▶ **READING TEXT**
◇ ◇ ◇ ◇

It’s technically possible, if the drives were binned. Not likely, but possible.

Binning is a process where manufacturers take large drives and artificially reduce their size. Let’s say a company makes 1TB drives, but their manufacturing process only reliably works for 2/10 drives. They test each drive, and 8 have a bad sector. Rather than just throwing those drives out, they disable that bad sector. Now you have two 1TB drives, and eight drives that are a lower capacity. Maybe they test the remaining sectors, and another 2 test fine. So now they have two 1TB drives, two 512GB drives, and six lower capacity. They disable another sector on the remaining 6, and try again. They have three test good, and the rest test fine after disabling another sector.

So by trying to manufacture ten 1TB drives, they actually got two 1TB, two 512GB, three 256GB, and three 128GB drives. They’ll sell the 128GB drives at (or even slightly below) cost, just to recoup some of their expenses. They simply don’t want to write them off as a total loss. The 256GB drives get sold slightly above cost, to make a slight profit. The 512GB’s have more markup,!and the 1TB drives will have a high amount of markup to cover future R&D costs. So the 1TB drives are more expensive, not only because the company wants to cover future R&D, but also because they can’t be made reliably.

But then tech improves, and 1TB drives become easier to make. Reliability improves. Now the company is able to reliably make 9/10 functioning drives, and only 1/10 have a bad sector. But this introduces a new problem for the company... Their market research has found that 512GB drives sell the best, while 1TB drives tend to sit on shelves for a while. So if they just ship 9/10 drives as 1TB, the company will actually lose money as stores end up overstocked.

◇ ◇ ◇ ◇

▶ **EXCERPTED RECORDS**
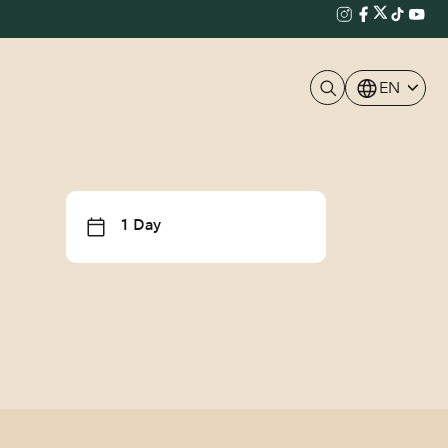
EN
1 Day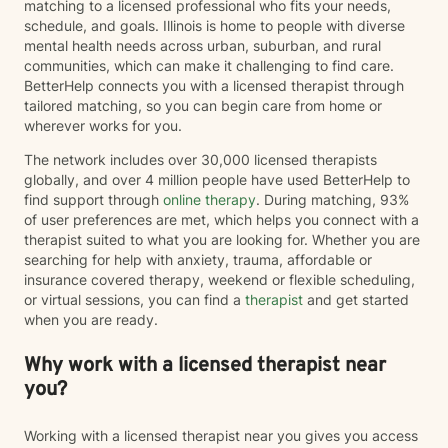
matching to a licensed professional who fits your needs,
schedule, and goals. Illinois is home to people with diverse
mental health needs across urban, suburban, and rural
communities, which can make it challenging to find care.
BetterHelp connects you with a licensed therapist through
tailored matching, so you can begin care from home or
wherever works for you.
The network includes over 30,000 licensed therapists
globally, and over 4 million people have used BetterHelp to
find support through
online therapy
. During matching, 93%
of user preferences are met, which helps you connect with a
therapist suited to what you are looking for. Whether you are
searching for help with anxiety, trauma, affordable or
insurance covered therapy, weekend or flexible scheduling,
or virtual sessions, you can find a
therapist
and get started
when you are ready.
Why work with a licensed therapist near
you?
Working with a licensed therapist near you gives you access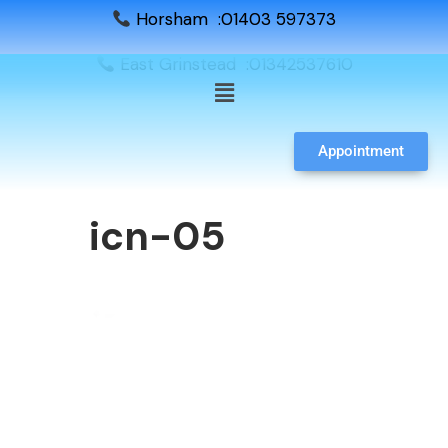
Horsham :01403 597373
East Grinstead :01342537610
Appointment
icn-05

◇ ◇ ◇ ◇

▶ **ACTIVITIES**
[a] In the drive-binning explanation, reproduce the passage between "Binning is a" and "disabling another sector.", inclusive, swapping "manufacturers" for "vendors".
[b] Carry on the drive-binning explanation from where it stops.

▶ **ANSWERS TO THE EXERCISE**
[a]
Binning is a process where vendors take large drives and artificially reduce their size. Let’s say a company makes 1TB drives, but their manufacturing process only reliably works for 2/10 drives. They test each drive, and 8 have a bad sector. Rather than just throwing those drives out, they disable that bad sector. Now you have two 1TB drives, and eight drives that are a lower capacity. Maybe they test the remaining sectors, and another 2 test fine. So now they have two 1TB drives, two 512GB drives, and six lower capacity. They disable another sector on the remaining 6, and try again. They have three test good, and the rest test fine after disabling another sector.

[b]
Instead, they bin the drives according to what will sell the best. They know 512GB’s sell the best, so they take 6 of those perfectly functional 1TB drives, and disable a sector to turn them into 512’s instead. Now they’re selling three 1TB drives, and seven (six of the functional 1TB drives, plus the one from earlier that had a bad sector) 512GB drives. To be clear, those six drives would be perfectly functional as 1TB drives, but they have been artificially limited by the manufacturer to boost sales.

So maybe a generic company buys those 512’s, re-enables the disabled sectors, and resells them as 1TB. It’s a gamble, because 1 of those drives for sure has a bad sector and will fail as soon as the user crosses past the 512GB mark. But the scammer doesn’t care about that, because they’re still making a profit on the remaining six. That’s likely what is happening here, with the seller buying binned drives and re-enabling disabled sectors. But the issue is that the 4TB drives are still likely difficult to make. They’re still in that 2/10 range, not the 9/10 range. So there’s a very good chance that all of the drives will fail before the 4TB mark. It’s not 100% certain… It’s possible you get extremely lucky and actually get a good drive that was artificially binned for sales. But the chances are much much better that you just bought a drive that will fail at 2TB, or 1TB, or even 512GB.

[–] [email protected] 2 points 5 days ago

TIL, thanks for writing a detailed comment.